I shoveled all morning until my shoveler was sore. And as you can see, I did end up with way more dirt than would fit in my little raised bed frame.
But it turns out that that’s good. Because Eric says that I shouldn’t plant my squash or cucumbers, which tend to spread out, in the box but in mounds of their own outside the box. I’ll also use some of the dirt to grow herbs in terra cotta pots. All this talk of veggies and herbs leads me to my next plastic-free dilemmas:
1) Buying plants that don’t come in plastic pots. I can plant seeds from paper envelopes, but Eric says that I should not grow tomatoes and peppers from seeds but from seedlings. And what about those plastic markers they inevitably come with?

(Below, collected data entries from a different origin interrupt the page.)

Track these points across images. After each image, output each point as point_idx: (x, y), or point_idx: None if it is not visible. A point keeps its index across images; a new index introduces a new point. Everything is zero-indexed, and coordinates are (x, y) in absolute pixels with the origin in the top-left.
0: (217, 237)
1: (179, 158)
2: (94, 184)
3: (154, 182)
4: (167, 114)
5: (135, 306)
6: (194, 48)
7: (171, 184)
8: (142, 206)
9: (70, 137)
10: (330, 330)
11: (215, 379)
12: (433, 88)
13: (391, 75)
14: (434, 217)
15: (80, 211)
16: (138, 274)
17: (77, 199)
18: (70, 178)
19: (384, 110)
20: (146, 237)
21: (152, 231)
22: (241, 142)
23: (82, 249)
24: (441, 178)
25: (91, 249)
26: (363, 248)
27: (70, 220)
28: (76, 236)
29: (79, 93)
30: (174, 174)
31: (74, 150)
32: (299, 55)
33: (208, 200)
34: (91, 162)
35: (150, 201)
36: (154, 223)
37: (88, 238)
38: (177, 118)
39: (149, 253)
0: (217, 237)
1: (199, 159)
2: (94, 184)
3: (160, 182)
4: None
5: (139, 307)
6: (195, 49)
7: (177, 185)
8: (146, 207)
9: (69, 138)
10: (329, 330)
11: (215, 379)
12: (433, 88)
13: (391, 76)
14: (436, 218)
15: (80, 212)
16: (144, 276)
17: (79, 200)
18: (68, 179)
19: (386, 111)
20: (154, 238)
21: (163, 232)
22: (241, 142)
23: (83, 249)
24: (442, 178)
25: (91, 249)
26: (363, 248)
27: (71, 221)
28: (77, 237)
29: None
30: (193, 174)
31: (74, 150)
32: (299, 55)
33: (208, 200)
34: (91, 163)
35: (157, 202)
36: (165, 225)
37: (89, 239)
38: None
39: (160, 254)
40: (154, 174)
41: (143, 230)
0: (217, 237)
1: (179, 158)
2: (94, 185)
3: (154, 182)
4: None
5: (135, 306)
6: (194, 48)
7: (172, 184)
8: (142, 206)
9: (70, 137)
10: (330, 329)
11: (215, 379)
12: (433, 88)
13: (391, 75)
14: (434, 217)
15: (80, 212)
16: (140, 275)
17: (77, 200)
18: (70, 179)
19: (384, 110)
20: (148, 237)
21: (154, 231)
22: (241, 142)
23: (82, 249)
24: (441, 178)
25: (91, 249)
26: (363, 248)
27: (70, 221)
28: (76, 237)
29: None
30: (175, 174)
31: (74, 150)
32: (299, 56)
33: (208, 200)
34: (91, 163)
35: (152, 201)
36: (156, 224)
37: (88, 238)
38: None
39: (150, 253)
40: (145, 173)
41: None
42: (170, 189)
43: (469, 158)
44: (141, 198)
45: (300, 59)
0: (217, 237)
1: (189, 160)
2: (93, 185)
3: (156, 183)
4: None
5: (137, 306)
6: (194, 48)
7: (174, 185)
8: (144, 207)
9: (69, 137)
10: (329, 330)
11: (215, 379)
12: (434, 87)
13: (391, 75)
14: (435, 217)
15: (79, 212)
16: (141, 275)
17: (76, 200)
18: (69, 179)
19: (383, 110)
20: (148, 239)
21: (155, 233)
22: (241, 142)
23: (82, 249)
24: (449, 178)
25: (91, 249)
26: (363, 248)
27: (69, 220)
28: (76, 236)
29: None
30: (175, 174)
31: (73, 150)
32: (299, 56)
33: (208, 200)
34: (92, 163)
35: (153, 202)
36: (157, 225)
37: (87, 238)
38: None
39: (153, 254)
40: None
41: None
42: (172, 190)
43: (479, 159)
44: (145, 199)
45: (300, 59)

2) Finding a plastic-free garden hose. Does such a thing even exist? And if not, what’s the most eco-friendly hose I can buy? Or is there a better way to water? I haven’t found a plastic-free hose, but I have found ones that supposedly have fewer leaching chemicals. But some people have recommended skipping the hose altogether. One of my Facebook friends recommends ladling water from a metal bucket. And one of the Rodale readers suggests a metal watering can. What do you think?
3) Finding plastic-free gardening gloves. My hands were pretty calloused after all that shoveling, and my fingernails were a mess. A pair of gardening gloves would be nice, but I’m not interested in gloves made with vinyl or polyester, and I’m a vegetarian so I don’t want leather or suede either.
Do you have advice for me? I’d love to hear it.